__TASKS__:
(A) From the shoreline litter article, return the passage starting at "According to a" and ending at "has almost doubled.", word for word.
(B) Answer these questions using the shoreline litter article:
(i) What share of all litter was single-use food and beverage litter in 2020?
(ii) For how many months were shoreline cleanups suspended during the pandemic?
(iii) What topped the Dirty Dozen list of the most commonly found litter?
(C) Translate this sentence from the shoreline litter article into Spanish: "Fish, birds, turtles and other wildlife often mistake litter and plastic for food or become tangled in it."

__EXERCISE PASSAGE__:
____
Single-use plastic litter almost doubles during pandemic

© Can Stock Photo / obencem

According to a report by a group that tracks the amount of single-use plastics found along Canada’s shorelines, the amount of single-use plastics discarded has almost doubled.

The Great Canadian Shoreline Cleanup’s annual Dirty Dozen Report says single-use food and beverage litter accounted for more than a quarter of all garbage found.

“We were startled to see that single-use food and beverage litter increased from 15.3 per cent of all litter in 2019 to 26.6 per cent in 2020,” said Outreach Specialist Julia Wakeling. “We suspect the change may be one of the many implications of COVID-19, including more people ordering restaurant takeaway and consuming more individually packaged foods.”

For the first time in the cleanup’s 27-year history, volunteers also found masks and other personal protective equipment.

“We didn’t have a category on our data cards last year to formally track the amount of PPE-related litter — but we have added one for 2021,” she added.

Shoreline cleanups were suspended for four months during the pandemic. Even afterwards, they were limited to solo and single-household events. The Great Canadian Shoreline Cleanup witnessed a 70 per cent drop in participation last year.

About 15,000 people did take part, removing over 41,000 kilograms of litter. That compares to 83,815 volunteers in 2019 and 163,505 kilograms.

Pollution, especially plastic pollution, is one of the greatest threats facing our ocean, but it is a threat we can tackle together,” said President and CEO of Ocean Wise, Lasse Gustavsson. “Each decision we make at work, home, at school, or out and about has the potential to make a positive impact.”

© Can Stock Photo / svedoliver

© Can Stock Photo / svedoliver

The organization hopes to boost participation in 2021.

Fish, birds, turtles and other wildlife often mistake litter and plastic for food or become tangled in it.

“Every piece of garbage we remove from our freshwater and marine shorelines is one less piece that can harm wildlife,” Megan Leslie, the president and CEO of the World Wildlife Fund Canada, said.

The federal government has proposed legislation to ban six kinds of single-use plastics by 2022, including plastic grocery bags, straws, stir sticks, plastic cutlery, six-pack rings, and some food containers.

Cigarette butts once again topped the group’s Dirty Dozen list of the most commonly found litter in Canada.

The Great Canadian Shoreline Cleanup is a partnership by Ocean Wise and WWF-Canada and one of the biggest direct-action conservation programs in the country.
____
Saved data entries
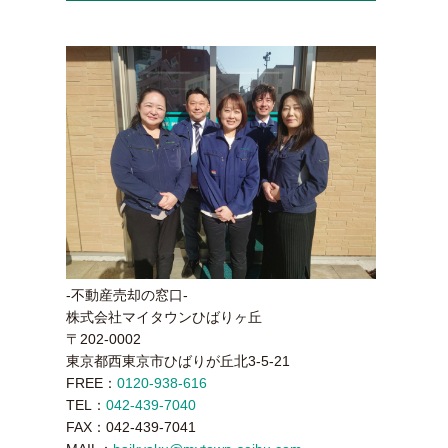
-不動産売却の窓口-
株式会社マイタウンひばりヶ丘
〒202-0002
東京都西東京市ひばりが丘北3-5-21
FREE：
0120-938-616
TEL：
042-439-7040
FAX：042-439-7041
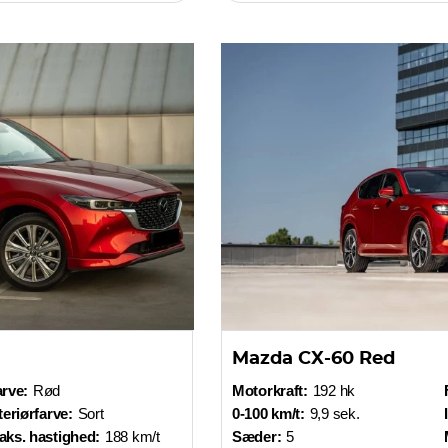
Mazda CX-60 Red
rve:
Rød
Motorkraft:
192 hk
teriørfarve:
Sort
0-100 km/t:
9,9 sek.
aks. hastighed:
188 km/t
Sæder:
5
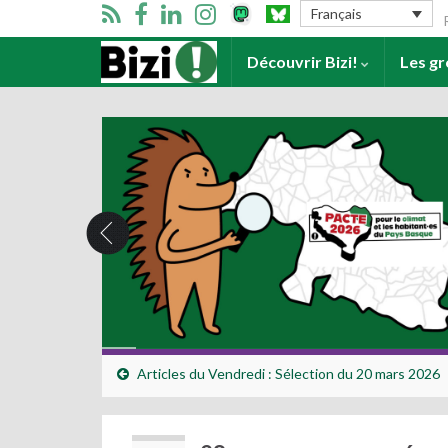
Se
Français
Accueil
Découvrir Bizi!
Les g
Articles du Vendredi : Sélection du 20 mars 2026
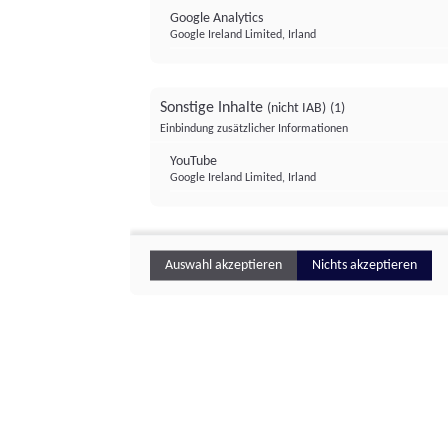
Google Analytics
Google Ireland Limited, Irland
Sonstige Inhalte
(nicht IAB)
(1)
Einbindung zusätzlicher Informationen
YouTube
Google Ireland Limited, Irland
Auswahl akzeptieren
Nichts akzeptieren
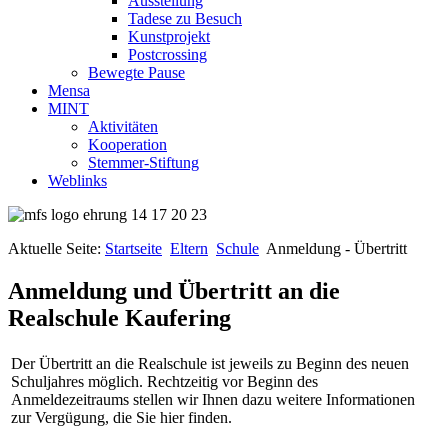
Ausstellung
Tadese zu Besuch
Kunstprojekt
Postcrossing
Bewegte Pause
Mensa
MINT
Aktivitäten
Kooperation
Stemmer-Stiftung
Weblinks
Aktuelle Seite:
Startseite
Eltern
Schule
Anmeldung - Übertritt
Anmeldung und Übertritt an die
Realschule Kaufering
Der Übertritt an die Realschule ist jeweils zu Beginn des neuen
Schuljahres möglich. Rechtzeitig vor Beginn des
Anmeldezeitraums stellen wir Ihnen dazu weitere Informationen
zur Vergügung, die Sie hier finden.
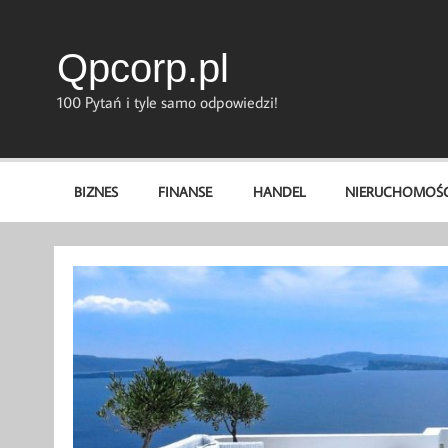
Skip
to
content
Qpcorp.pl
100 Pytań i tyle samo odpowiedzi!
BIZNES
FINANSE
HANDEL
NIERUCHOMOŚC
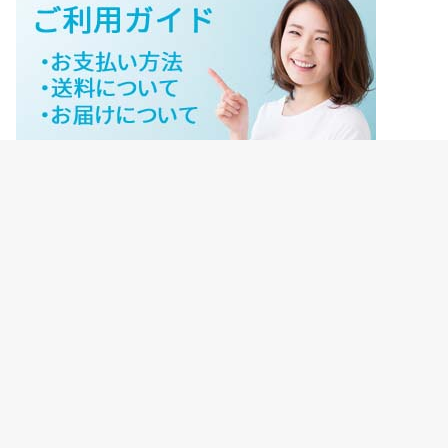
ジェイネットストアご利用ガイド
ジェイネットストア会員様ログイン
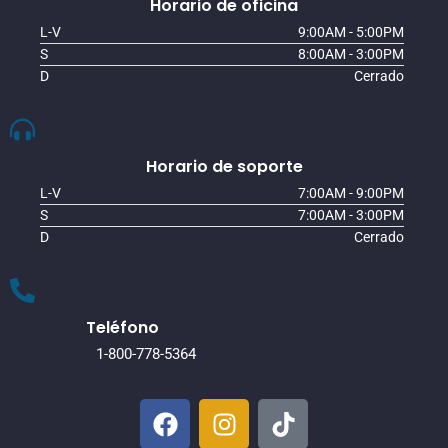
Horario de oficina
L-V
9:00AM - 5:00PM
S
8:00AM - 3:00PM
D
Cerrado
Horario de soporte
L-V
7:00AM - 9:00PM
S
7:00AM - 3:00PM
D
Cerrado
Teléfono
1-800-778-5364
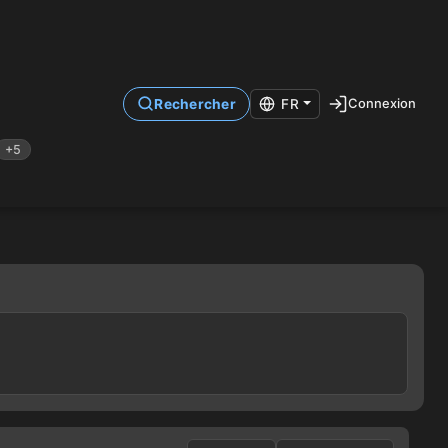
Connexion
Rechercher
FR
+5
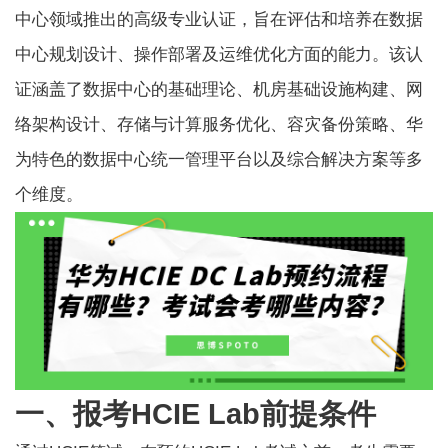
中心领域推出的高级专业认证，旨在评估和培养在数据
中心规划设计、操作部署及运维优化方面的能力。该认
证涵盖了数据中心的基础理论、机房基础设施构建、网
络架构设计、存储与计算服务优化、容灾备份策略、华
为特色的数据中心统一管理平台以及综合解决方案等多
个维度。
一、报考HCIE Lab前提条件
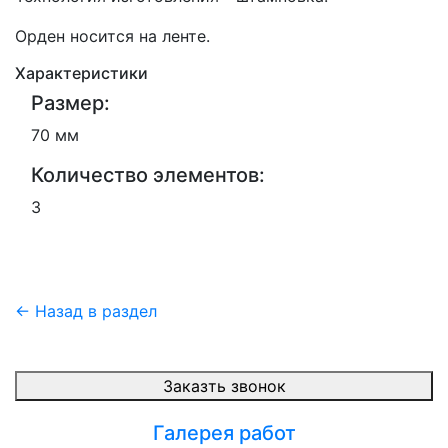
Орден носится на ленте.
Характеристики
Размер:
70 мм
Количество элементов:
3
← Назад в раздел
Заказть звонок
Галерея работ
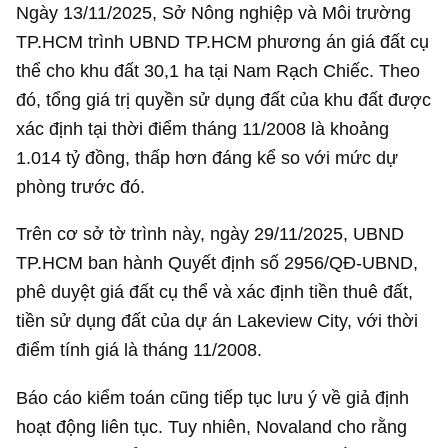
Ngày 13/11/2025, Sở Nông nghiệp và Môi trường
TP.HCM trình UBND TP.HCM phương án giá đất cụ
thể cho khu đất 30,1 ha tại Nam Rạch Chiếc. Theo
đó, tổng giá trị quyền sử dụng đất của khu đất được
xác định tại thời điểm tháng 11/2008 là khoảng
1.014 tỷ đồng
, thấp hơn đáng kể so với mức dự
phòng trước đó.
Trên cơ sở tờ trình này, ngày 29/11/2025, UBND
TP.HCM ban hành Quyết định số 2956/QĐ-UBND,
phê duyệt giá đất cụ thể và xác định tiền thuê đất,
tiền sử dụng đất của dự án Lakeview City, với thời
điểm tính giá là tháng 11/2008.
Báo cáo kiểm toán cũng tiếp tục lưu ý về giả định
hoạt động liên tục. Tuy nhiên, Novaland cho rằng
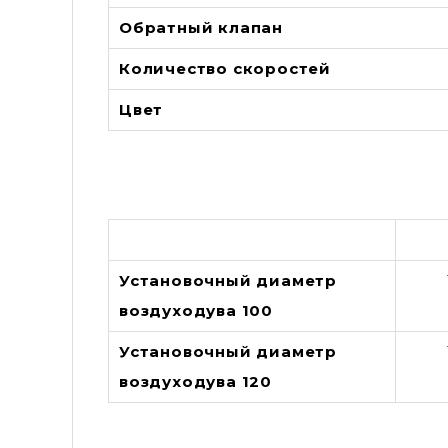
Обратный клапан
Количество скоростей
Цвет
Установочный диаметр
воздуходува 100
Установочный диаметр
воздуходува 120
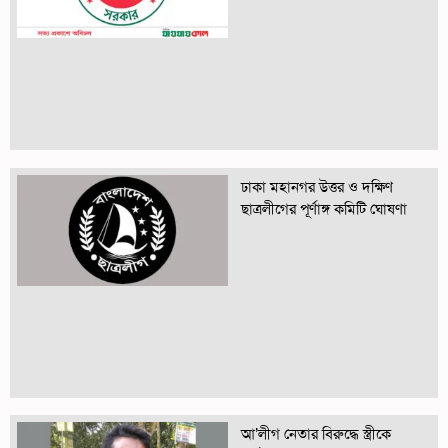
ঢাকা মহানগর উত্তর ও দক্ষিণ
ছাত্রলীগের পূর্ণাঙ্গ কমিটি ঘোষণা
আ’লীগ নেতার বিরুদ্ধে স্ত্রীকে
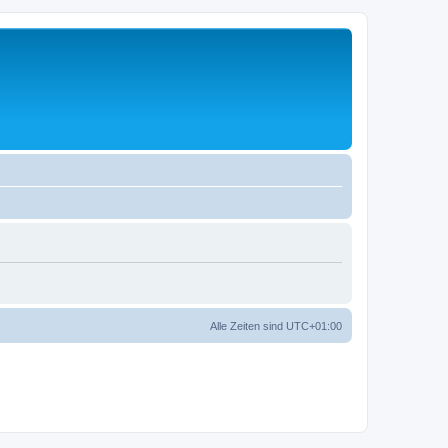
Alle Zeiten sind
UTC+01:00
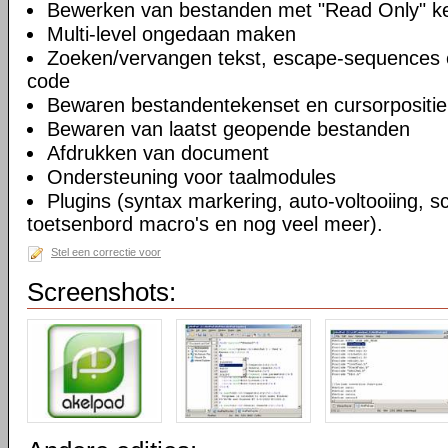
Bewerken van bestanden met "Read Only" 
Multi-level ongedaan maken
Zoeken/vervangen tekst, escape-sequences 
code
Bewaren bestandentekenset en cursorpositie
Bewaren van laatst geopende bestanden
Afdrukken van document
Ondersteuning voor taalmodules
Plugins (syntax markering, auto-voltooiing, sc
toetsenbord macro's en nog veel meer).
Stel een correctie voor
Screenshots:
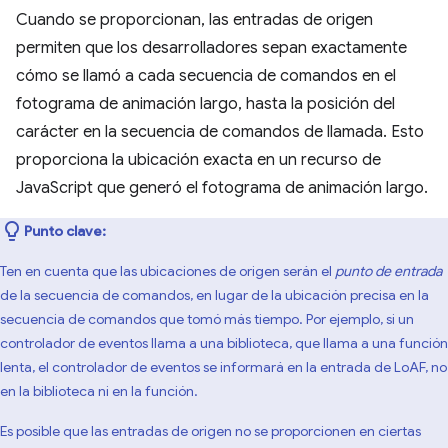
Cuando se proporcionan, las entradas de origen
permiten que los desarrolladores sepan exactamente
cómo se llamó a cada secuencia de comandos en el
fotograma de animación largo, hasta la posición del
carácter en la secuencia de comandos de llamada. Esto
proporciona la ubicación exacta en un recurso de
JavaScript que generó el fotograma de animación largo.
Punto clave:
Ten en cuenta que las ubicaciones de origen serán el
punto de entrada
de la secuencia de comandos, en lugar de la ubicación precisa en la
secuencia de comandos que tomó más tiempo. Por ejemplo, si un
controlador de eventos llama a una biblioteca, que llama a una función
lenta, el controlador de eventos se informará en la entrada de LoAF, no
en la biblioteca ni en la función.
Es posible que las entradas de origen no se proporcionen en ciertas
____
__ANSWERS PROVIDED__:
(A)
According to a report by a group that tracks the amount of single-use plastics found along Canada’s shorelines, the amount of single-use plastics discarded has almost doubled.

(B)
(i) 26.6 per cent
(ii) Four months
(iii) Cigarette butts

(C) Los peces, las aves, las tortugas y otros animales silvestres a menudo confunden la basura y el plástico con comida o quedan enredados en ellos.